Alderney's Chief Executive quits

Friday 07 February 2020

Alderney's Chief Executive quits


Chief Executive Andrew Muter has given Alderney six months notice of his intention to leave his post, with his announcement coming just days after an article in the Alderney Press covered concerns raised over a new Code of Conduct for the island's States Members.

Mr Muter was appointed to the most senior role in Alderney's civil service in 2017, moving to the island to take up his post in 2018.

His decision to stand down was announced by William Tate, the President of the States of Alderney yesterday.

“It is with great regret that I have to announce that I have today been given advance notice by our Chief Executive, Andrew Muter, of his intention to resign from the post of Chief Executive of the States of Alderney on the 6th May 2020. Under the terms of his contract he is required to give three months’ notice of his resignation which therefore means he will leave the organisation on 6th August 2020," said Mr Tate.
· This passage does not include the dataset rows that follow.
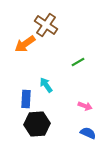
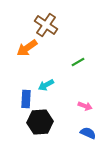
orange arrow: moved 2 px right, 4 px down
cyan arrow: rotated 84 degrees counterclockwise
black hexagon: moved 3 px right, 2 px up
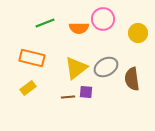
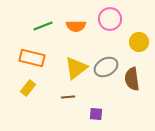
pink circle: moved 7 px right
green line: moved 2 px left, 3 px down
orange semicircle: moved 3 px left, 2 px up
yellow circle: moved 1 px right, 9 px down
yellow rectangle: rotated 14 degrees counterclockwise
purple square: moved 10 px right, 22 px down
"By giving us notice six months in advance of his departure, it will allow the States an opportunity to recruit his successor and maximise our ability to ensure there is a smooth transition.

"I am sure that the community will wish to join with me in thanking Andrew for his continuing commitment and wish him well for the future.”

William Tate

Pictured: William Tate, President of the States of Alderney. 
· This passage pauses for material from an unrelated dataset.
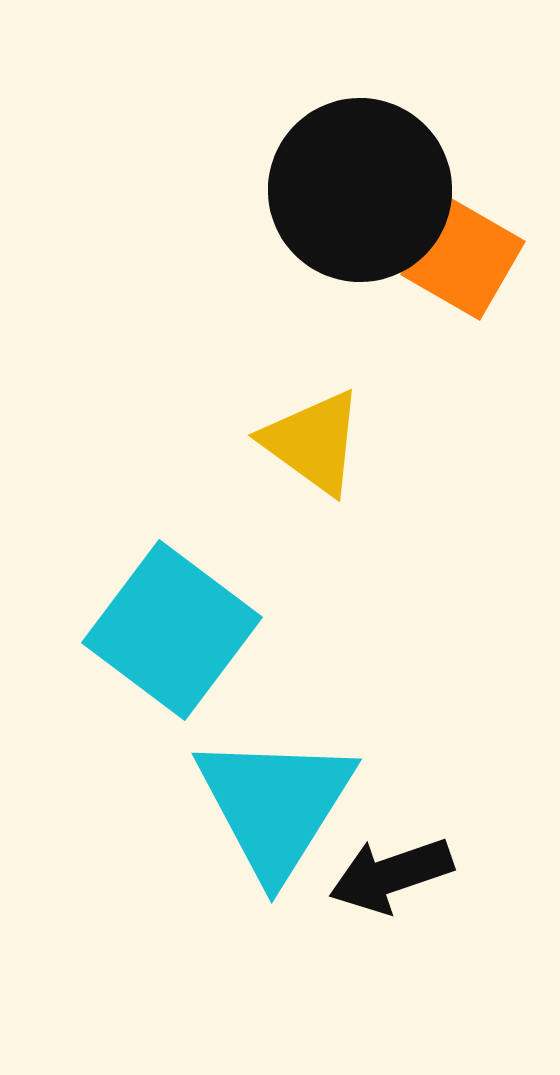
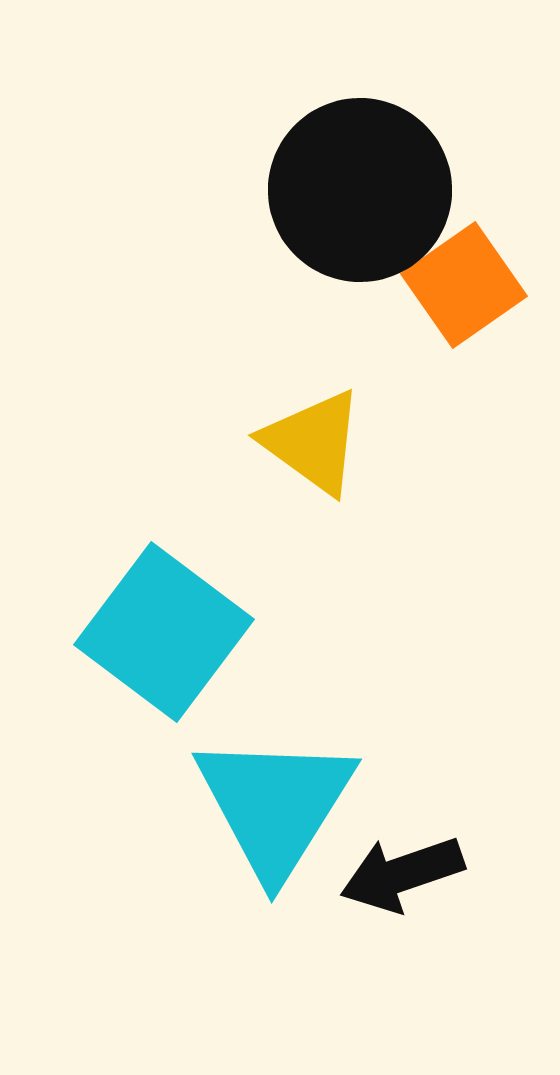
orange square: moved 1 px right, 27 px down; rotated 25 degrees clockwise
cyan square: moved 8 px left, 2 px down
black arrow: moved 11 px right, 1 px up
Mr Muter's decision to resign as Chief Executive of the States of Alderney was met with some surprise by his political colleagues in Guernsey.

Environment and Infrastructure President, Deputy Barry Brehaut tweeted that it would be "Alderney's loss ultimately", while Deputy John Gollop who is a regular visitor to Alderney tweeted that Mr Muter "has resigned unexpectedly. I am sure we all wish him well for the future as he is a very focused powerful and dynamic professional".

There was less surprise to his decision from those in Alderney who spoke to Express. It was hinted by a few that the decision may be linked to fractious discussions over the introduction of a Code of Conduct for Alderney States Members. 

Last week's edition of the Alderney Press reported there were some concerns over the new law, which could see some people excluded from States debates if they are found to breach the Code, and that some residents felt the public should have more of a say in such legislation being introduced.

Having been Chief Executive of the States of Alderney since 2018, Mr Muter has regularly encouraged others to visit the island, extolling its beauty on social media regularly. 

During his time in office, the States of Alderney has faced a number of challenges, including most recently the strike of the volunteers who crewed the Alderney Ambulance Service, and the ongoing negotiations over signing the PSO to confirm Alderney's airlines beyond this spring.

Among the success stories for Alderney over the past two years has been the introduction of the seasonal Little Ferry service which resumes later this year and will run throughout the summer months connecting the island with Guernsey. 

Pictured top: Andrew Muter, image courtesy of David Nash.